We’ve never been good at predicting the nitty gritty of the job market (who could have thought of the term community manager 20 years ago?). But we are pretty good at predicting mega-trends (for example, 20 years ago we knew we’d all be working with computers by 2015).

So what’s the mega-trend for 2030? Robots. They’ll be doing your job. But it’s not all bad news. For one thing, robots might be an improvement; we already know robots are better managers than people, and they will probably be better at plenty of other tasks as well.

A growing workforce of robots leaves people only the most interesting jobs. Those jobs will require people who are cross-disciplinary thinkers and do not need a clear path. For example, dismantlers will be in demand—for dismantling things like healthcare, universities, and the tax code.

Here are ways to start shifting your thinking so you can survive the workforce competition robots will bring.

1. Downplay networking skills.
The Internet democratizes information that used to be under lock and key. It used to be that if you wanted to get access to cutting-edge ideas in technology, you needed an invitation to an exclusive conference like TED, or to attend a university like MIT. Today, TED lectures and MIT courses are available free online. Your access to knowledge only used to be limited by the scope of your network.

In the coming years, Auren Hoffman predicts that who you know will be much less important than what you know. Because you have access to all information—you don’t need to know the gatekeepers. But when you have specialized, deep knowledge, people will seek you out.

2. Seek the deep knowledge that one has to dig to uncover.
But you do need to understand information in terms of fluid intelligence, which is the ability to manipulate information to solve problems and generate ideas.

If you use technology to replace cognitive skills—like, typing into google 6×120= instead of doing it in your head—then technology might actually make you dumber. But if you use technology to make yourself do challenging, difficult things, then you enhance your fluid intelligence.

This is why hard-core gamers do better in adult life than casual gamers. And it’s also why you are better off obsessing over beating a very complicated game than you are reading random articles on Wikipedia, even if they are related to history, sociology, anthropology, or other serious fields. In his book Curious, Ian Leslie argues that we need to cultivate “epistemic curiosity”—not a scattered quest for novelty, but a focused, disciplined commitment to mastering new terrain.

3. Focus on multidisciplinary thinking.
The most significant job growth over the next decade is in big data. We have a lot of data but someone needs to make sense of it. Actually a lot of people need to make sense of it. And there’s a huge shortage of these people. To understand the future of work, you need to understand well what a job like this requires: managing data from disparate sources and drawing new conclusions.

Fast Company explains that this type of thinking is extremely creative: “Your most creative insights are almost always the result of taking an idea that works in one domain and applying it to another.” And this type of thinking feeds on itself:  creative thinking begets more creative thinking.

4. Make your brain more theoretical to keep up with the next generation.
However this is not the thinking you learn when you study subject-by-subject discretely.
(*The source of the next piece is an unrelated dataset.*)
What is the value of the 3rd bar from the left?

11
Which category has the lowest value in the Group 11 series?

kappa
The best way to learn this sort of thinking is the jumpy, non-linear surfing online.

Another thing: the brain is changing. Scientific American reports that on IQ tests, it looks like we are getting smarter, but actually, our brains are simply getting more theoretical. From being online all day, Generation Z will be great theoretical thinkers. For example if you ask someone the relationship between dog and rabbit 100 years ago, they’d answer the dog chases the rabbit—which is straightforward, concrete thinking. If you ask someone today, they’d likely say both are mammals. The decrease in concrete thinking makes generation Z poised to fill the most challenging (and in-demand) jobs over the next fifteen years.

5. Challenge yourself to get more flexible as you grow older. 

So how do you keep up mentally with generation Z? There’s a lot of advice out there to keep you sharp at work, like saying yes morefocusing on skills rather than jobs, and writing a resume that focuses on your unique way of thinking.

But when it comes to brain plasticity and new ways of synthesizing, one tactic stands above the rest: More screen time. Not passive screen time like a three-hour movie, but the engaged, strategic, deep thinking screen time that comes from hard-core gaming, obsessive research,  and a willingness to read anything trending, with less judgement and more curiosity, and a belief that there’s a better way than the way you already know.

Whenever someone new comes to our house, my kids show them videos about older people reacting to the top YouTube videos. Like How to Basic and Llamas with Hats. What my kids like is seeing adults looking disoriented and lost. What I like is watching adults actively trying to figure out the language of the millionaire YouTube celebrities. If you want to know what staying relevant looks like, check out those videos. And hope you are like the adults in these videos:  brave enough to let millions of people see you while you struggle to find your place in the world of Generation Z.